Personal information
- Full name: Thomas Hugh Collins
- Born: 4 March 1895 Nottingham, Nottinghamshire, England
- Died: 19 May 1964 (aged 69) Edwalton, Nottinghamshire, England
- Batting: Left-handed
- Bowling: Left-arm fast-medium Slow left-arm orthodox

Domestic team information
- 1921: Nottinghamshire
- 1935: Hampshire

Career statistics
| Competition | First-class |
| Matches | 4 |
| Runs scored | 32 |
| Batting average | 5.33 |
| 100s/50s | –/– |
| Top score | 13 |
| Balls bowled | 126 |
| Wickets | 4 |
| Bowling average | 20.00 |
| 5 wickets in innings | – |
| 10 wickets in match | – |
| Best bowling | 1/17 |
| Catches/stumpings | 2/– |
- Source: Cricinfo, 30 December 2009

= Thomas Collins (cricketer, born 1895) =

English cricketer

Thomas Hugh Collins (4 March 1895 – 19 May 1964) was an English cricketer.

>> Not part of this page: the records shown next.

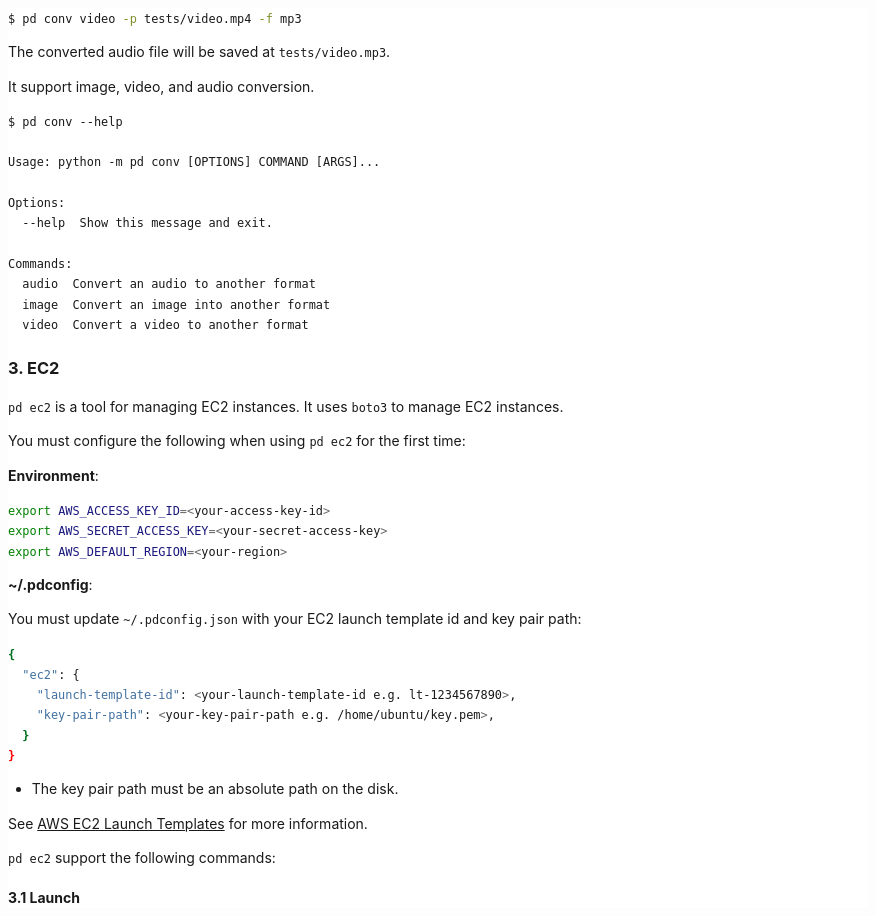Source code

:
 ```bash
$ pd conv video -p tests/video.mp4 -f mp3
```

The converted audio file will be saved at `tests/video.mp3`.

It support image, video, and audio conversion.

```
$ pd conv --help

Usage: python -m pd conv [OPTIONS] COMMAND [ARGS]...

Options:
  --help  Show this message and exit.

Commands:
  audio  Convert an audio to another format
  image  Convert an image into another format
  video  Convert a video to another format
```

### 3. EC2

`pd ec2` is a tool for managing EC2 instances. It uses `boto3` to manage EC2 instances.

You must configure the following when using `pd ec2` for the first time:

**Environment**:

```bash
export AWS_ACCESS_KEY_ID=<your-access-key-id>
export AWS_SECRET_ACCESS_KEY=<your-secret-access-key>
export AWS_DEFAULT_REGION=<your-region>
```

**~/.pdconfig**:

You must update `~/.pdconfig.json` with your EC2 launch template id and key pair path:

```bash
{
  "ec2": {
    "launch-template-id": <your-launch-template-id e.g. lt-1234567890>,
    "key-pair-path": <your-key-pair-path e.g. /home/ubuntu/key.pem>,
  }
}
```

- The key pair path must be an absolute path on the disk.

See [AWS EC2 Launch Templates](https://docs.aws.amazon.com/AWSEC2/latest/UserGuide/ec2-launch-templates.html) for more
information.

`pd ec2` support the following commands:

#### 3.1 Launch
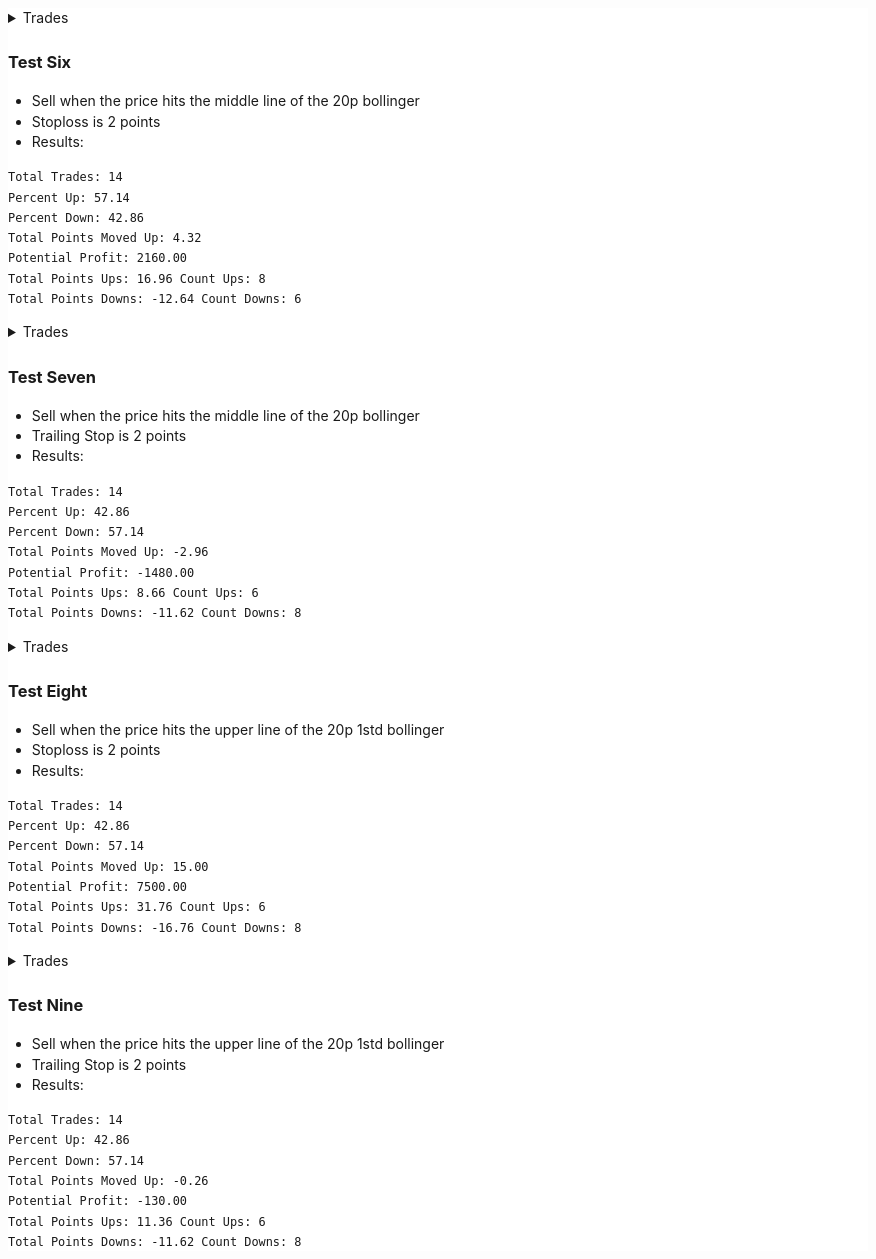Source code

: <details><summary>Trades</summary></details>

### Test Six
* Sell when the price hits the middle line of the 20p bollinger
* Stoploss is 2 points
* Results:
```
Total Trades: 14
Percent Up: 57.14
Percent Down: 42.86
Total Points Moved Up: 4.32
Potential Profit: 2160.00
Total Points Ups: 16.96 Count Ups: 8
Total Points Downs: -12.64 Count Downs: 6
```

<details><summary>Trades</summary></details>

### Test Seven
* Sell when the price hits the middle line of the 20p bollinger
* Trailing Stop is 2 points
* Results:
```
Total Trades: 14
Percent Up: 42.86
Percent Down: 57.14
Total Points Moved Up: -2.96
Potential Profit: -1480.00
Total Points Ups: 8.66 Count Ups: 6
Total Points Downs: -11.62 Count Downs: 8
```

<details><summary>Trades</summary></details>

### Test Eight
* Sell when the price hits the upper line of the 20p 1std bollinger
* Stoploss is 2 points
* Results:
```
Total Trades: 14
Percent Up: 42.86
Percent Down: 57.14
Total Points Moved Up: 15.00
Potential Profit: 7500.00
Total Points Ups: 31.76 Count Ups: 6
Total Points Downs: -16.76 Count Downs: 8
```

<details><summary>Trades</summary></details>

### Test Nine
* Sell when the price hits the upper line of the 20p 1std bollinger
* Trailing Stop is 2 points
* Results:
```
Total Trades: 14
Percent Up: 42.86
Percent Down: 57.14
Total Points Moved Up: -0.26
Potential Profit: -130.00
Total Points Ups: 11.36 Count Ups: 6
Total Points Downs: -11.62 Count Downs: 8
```
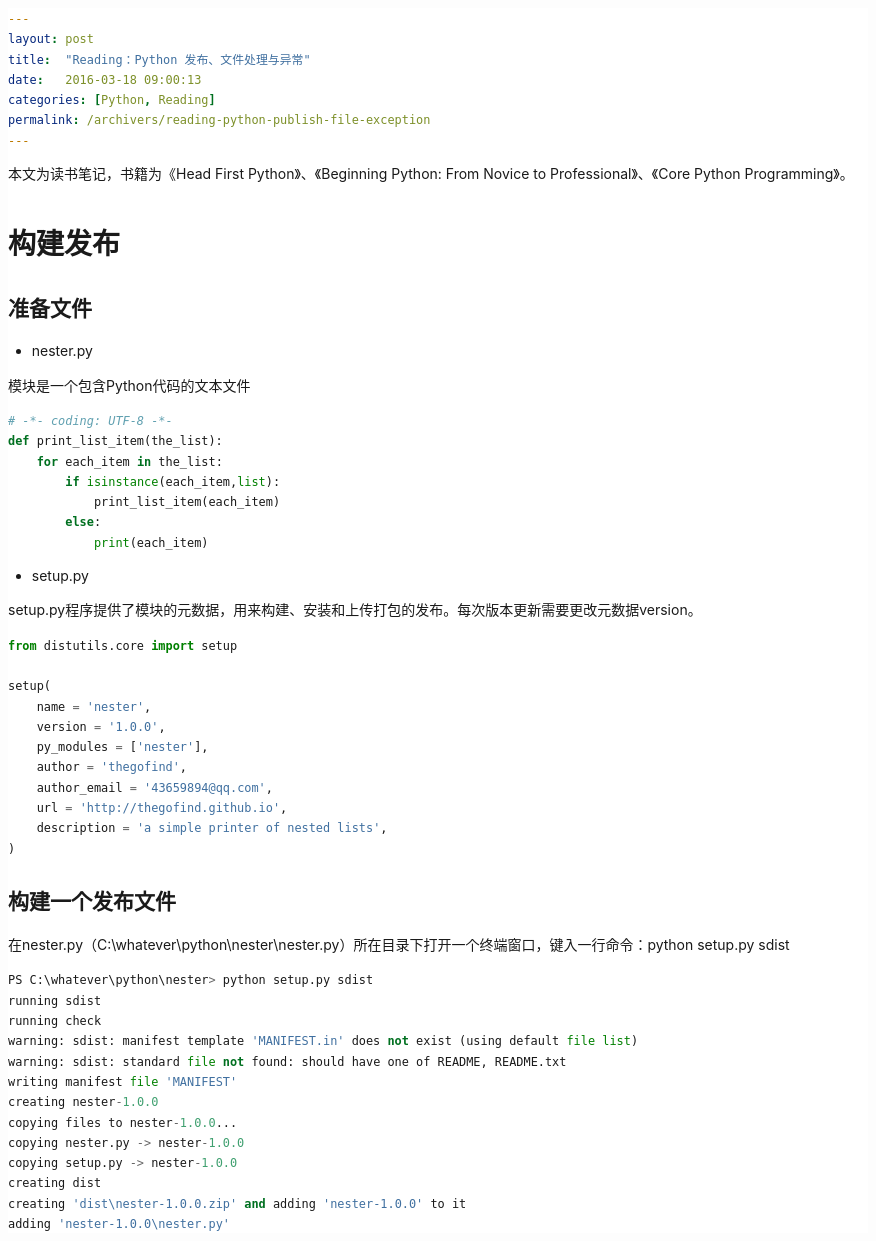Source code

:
 ```yaml
---
layout: post
title:  "Reading：Python 发布、文件处理与异常"
date:   2016-03-18 09:00:13
categories: [Python, Reading]
permalink: /archivers/reading-python-publish-file-exception
---
```

本文为读书笔记，书籍为《Head First Python》、《Beginning Python: From Novice to Professional》、《Core Python Programming》。

# 构建发布

## 准备文件

- nester.py

模块是一个包含Python代码的文本文件

```python
# -*- coding: UTF-8 -*- 
def print_list_item(the_list):
	for each_item in the_list:
		if isinstance(each_item,list):
			print_list_item(each_item)
		else:
			print(each_item)
```

- setup.py

setup.py程序提供了模块的元数据，用来构建、安装和上传打包的发布。每次版本更新需要更改元数据version。

```python
from distutils.core import setup

setup(
	name = 'nester',
	version = '1.0.0',
	py_modules = ['nester'],
	author = 'thegofind',
	author_email = '43659894@qq.com',
	url = 'http://thegofind.github.io',
	description = 'a simple printer of nested lists',
)
```

## 构建一个发布文件
在nester.py（C:\whatever\python\nester\nester.py）所在目录下打开一个终端窗口，键入一行命令：python setup.py sdist

```python
PS C:\whatever\python\nester> python setup.py sdist
running sdist
running check
warning: sdist: manifest template 'MANIFEST.in' does not exist (using default file list)
warning: sdist: standard file not found: should have one of README, README.txt
writing manifest file 'MANIFEST'
creating nester-1.0.0
copying files to nester-1.0.0...
copying nester.py -> nester-1.0.0
copying setup.py -> nester-1.0.0
creating dist
creating 'dist\nester-1.0.0.zip' and adding 'nester-1.0.0' to it
adding 'nester-1.0.0\nester.py'
```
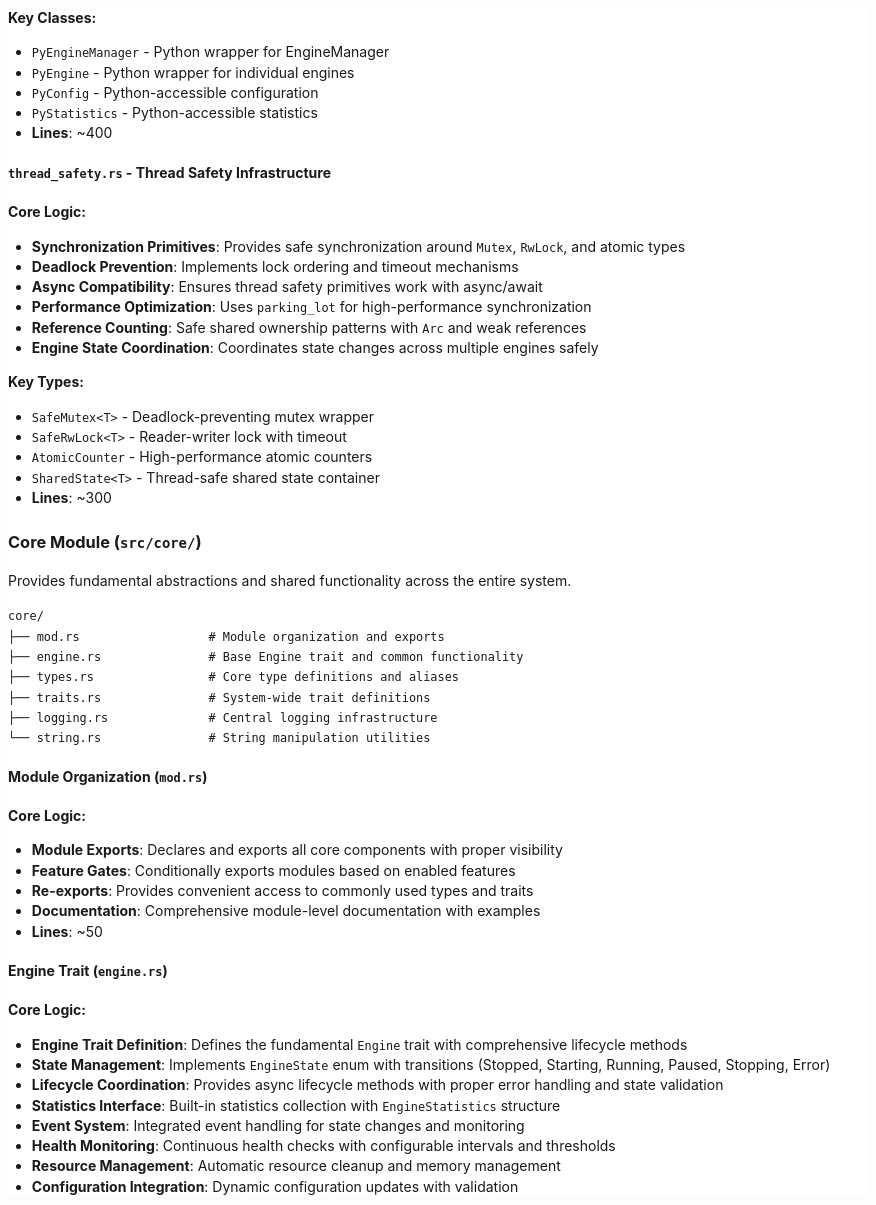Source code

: **Key Classes:**
- `PyEngineManager` - Python wrapper for EngineManager
- `PyEngine` - Python wrapper for individual engines
- `PyConfig` - Python-accessible configuration
- `PyStatistics` - Python-accessible statistics
- **Lines**: ~400

#### `thread_safety.rs` - Thread Safety Infrastructure
**Core Logic:**
- **Synchronization Primitives**: Provides safe synchronization around `Mutex`, `RwLock`, and atomic types
- **Deadlock Prevention**: Implements lock ordering and timeout mechanisms
- **Async Compatibility**: Ensures thread safety primitives work with async/await
- **Performance Optimization**: Uses `parking_lot` for high-performance synchronization
- **Reference Counting**: Safe shared ownership patterns with `Arc` and weak references
- **Engine State Coordination**: Coordinates state changes across multiple engines safely

**Key Types:**
- `SafeMutex<T>` - Deadlock-preventing mutex wrapper
- `SafeRwLock<T>` - Reader-writer lock with timeout
- `AtomicCounter` - High-performance atomic counters
- `SharedState<T>` - Thread-safe shared state container
- **Lines**: ~300

### Core Module (`src/core/`)

Provides fundamental abstractions and shared functionality across the entire system.

```
core/
├── mod.rs                  # Module organization and exports
├── engine.rs               # Base Engine trait and common functionality
├── types.rs                # Core type definitions and aliases
├── traits.rs               # System-wide trait definitions
├── logging.rs              # Central logging infrastructure
└── string.rs               # String manipulation utilities
```

#### Module Organization (`mod.rs`)
**Core Logic:**
- **Module Exports**: Declares and exports all core components with proper visibility
- **Feature Gates**: Conditionally exports modules based on enabled features
- **Re-exports**: Provides convenient access to commonly used types and traits
- **Documentation**: Comprehensive module-level documentation with examples
- **Lines**: ~50

#### Engine Trait (`engine.rs`)
**Core Logic:**
- **Engine Trait Definition**: Defines the fundamental `Engine` trait with comprehensive lifecycle methods
- **State Management**: Implements `EngineState` enum with transitions (Stopped, Starting, Running, Paused, Stopping, Error)
- **Lifecycle Coordination**: Provides async lifecycle methods with proper error handling and state validation
- **Statistics Interface**: Built-in statistics collection with `EngineStatistics` structure
- **Event System**: Integrated event handling for state changes and monitoring
- **Health Monitoring**: Continuous health checks with configurable intervals and thresholds
- **Resource Management**: Automatic resource cleanup and memory management
- **Configuration Integration**: Dynamic configuration updates with validation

Collins was born at Nottingham in March 1895. Collins made his debut in first-class cricket for Nottinghamshire against Leicestershire in the 1921 County Championship at Trent Bridge. In this match, he took the wicket of John King with his first delivery in first-class cricket. Following this match, he made a second appearance against Surrey in the County Championship. A gap of fourteen seasons would separate Collins from his next first-class appearances, when he appeared twice for Hampshire in the 1935 County Championship, against Derbyshire and Lancashire. Described by F. S. Ashley-Cooper as a "very promising left-arm fast-medium bowler with a splendid delivery" (though he also bowled slow left-arm orthodox), Collins took 4 wickets at an average of 20.00, with best figures of 1 for 17. He died in May 1964 at Edwalton, Nottinghamshire.